▶ [REQUIREMENT]: Print the lines from the one containing "A Szabolcs24 legfrissebb 24 cikke" through the one containing "Alaposan összetört két", both included, exactly as they appear and with nothing else added.

▶ [MATERIAL SHOWN]:
☆ ☆ ☆ ☆ ☆

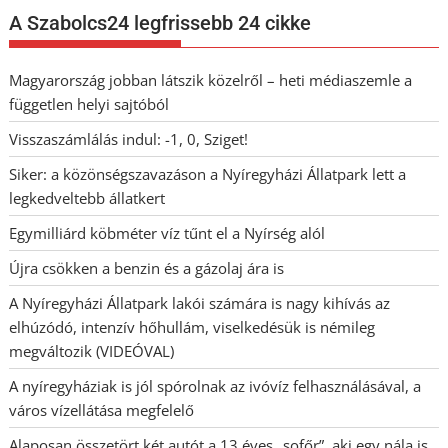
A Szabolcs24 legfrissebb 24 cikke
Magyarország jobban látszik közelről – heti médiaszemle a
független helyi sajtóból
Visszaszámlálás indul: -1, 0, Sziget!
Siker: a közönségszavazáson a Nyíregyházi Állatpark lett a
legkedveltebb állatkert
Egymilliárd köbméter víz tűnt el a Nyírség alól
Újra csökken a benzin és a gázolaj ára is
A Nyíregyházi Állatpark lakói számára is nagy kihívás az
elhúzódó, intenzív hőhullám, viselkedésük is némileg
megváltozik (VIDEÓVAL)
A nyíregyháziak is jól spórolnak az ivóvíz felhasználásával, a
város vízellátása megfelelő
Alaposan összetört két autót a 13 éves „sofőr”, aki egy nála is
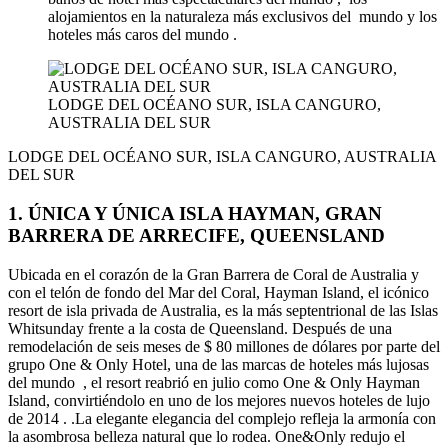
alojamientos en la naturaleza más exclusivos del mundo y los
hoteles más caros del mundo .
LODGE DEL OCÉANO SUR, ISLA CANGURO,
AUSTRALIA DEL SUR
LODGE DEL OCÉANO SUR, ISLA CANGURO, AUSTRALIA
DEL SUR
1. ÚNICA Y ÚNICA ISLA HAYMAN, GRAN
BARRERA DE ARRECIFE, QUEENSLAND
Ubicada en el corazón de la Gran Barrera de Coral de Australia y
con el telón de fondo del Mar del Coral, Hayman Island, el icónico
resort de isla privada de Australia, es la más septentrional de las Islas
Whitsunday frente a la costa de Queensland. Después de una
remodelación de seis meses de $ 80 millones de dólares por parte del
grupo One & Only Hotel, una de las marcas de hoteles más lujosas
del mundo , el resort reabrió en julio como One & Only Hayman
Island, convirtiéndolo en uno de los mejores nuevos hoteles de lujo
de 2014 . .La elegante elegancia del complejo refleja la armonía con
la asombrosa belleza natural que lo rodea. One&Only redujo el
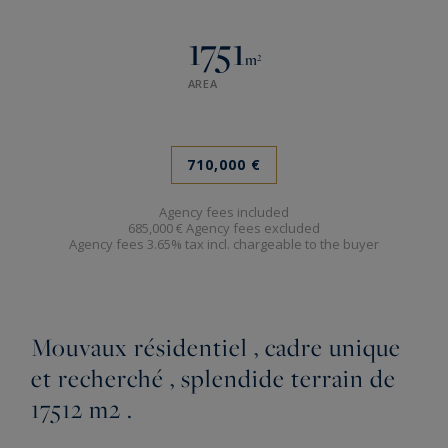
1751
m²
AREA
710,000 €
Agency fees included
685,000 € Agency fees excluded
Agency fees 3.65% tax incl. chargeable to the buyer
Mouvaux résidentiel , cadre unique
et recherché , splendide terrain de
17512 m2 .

☆ ☆ ☆ ☆ ☆

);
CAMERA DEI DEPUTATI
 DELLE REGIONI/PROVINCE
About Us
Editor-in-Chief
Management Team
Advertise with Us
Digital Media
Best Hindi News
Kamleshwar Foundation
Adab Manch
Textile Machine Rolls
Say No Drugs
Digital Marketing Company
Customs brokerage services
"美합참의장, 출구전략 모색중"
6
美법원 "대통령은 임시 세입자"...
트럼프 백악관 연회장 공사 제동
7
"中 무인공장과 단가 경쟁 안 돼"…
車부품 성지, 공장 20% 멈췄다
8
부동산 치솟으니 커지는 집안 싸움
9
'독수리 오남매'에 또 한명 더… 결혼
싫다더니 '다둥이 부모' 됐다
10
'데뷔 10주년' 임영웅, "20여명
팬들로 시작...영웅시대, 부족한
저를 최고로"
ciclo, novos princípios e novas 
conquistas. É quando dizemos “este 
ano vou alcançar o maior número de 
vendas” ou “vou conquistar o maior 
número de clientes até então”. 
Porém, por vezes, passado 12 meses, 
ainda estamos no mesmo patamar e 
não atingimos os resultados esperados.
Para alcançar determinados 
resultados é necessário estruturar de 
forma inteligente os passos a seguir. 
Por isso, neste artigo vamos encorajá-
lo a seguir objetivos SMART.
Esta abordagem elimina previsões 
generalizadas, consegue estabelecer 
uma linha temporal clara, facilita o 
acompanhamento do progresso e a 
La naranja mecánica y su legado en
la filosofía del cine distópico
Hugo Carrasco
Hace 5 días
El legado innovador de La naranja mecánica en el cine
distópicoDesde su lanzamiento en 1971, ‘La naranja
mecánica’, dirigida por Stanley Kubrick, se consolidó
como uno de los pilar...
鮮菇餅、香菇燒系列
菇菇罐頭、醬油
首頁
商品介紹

☆ ☆ ☆ ☆ ☆

▶ [TASK OUTPUT]:
A Szabolcs24 legfrissebb 24 cikke
Magyarország jobban látszik közelről – heti médiaszemle a
független helyi sajtóból
Visszaszámlálás indul: -1, 0, Sziget!
Siker: a közönségszavazáson a Nyíregyházi Állatpark lett a
legkedveltebb állatkert
Egymilliárd köbméter víz tűnt el a Nyírség alól
Újra csökken a benzin és a gázolaj ára is
A Nyíregyházi Állatpark lakói számára is nagy kihívás az
elhúzódó, intenzív hőhullám, viselkedésük is némileg
megváltozik (VIDEÓVAL)
A nyíregyháziak is jól spórolnak az ivóvíz felhasználásával, a
város vízellátása megfelelő
Alaposan összetört két autót a 13 éves „sofőr”, aki egy nála is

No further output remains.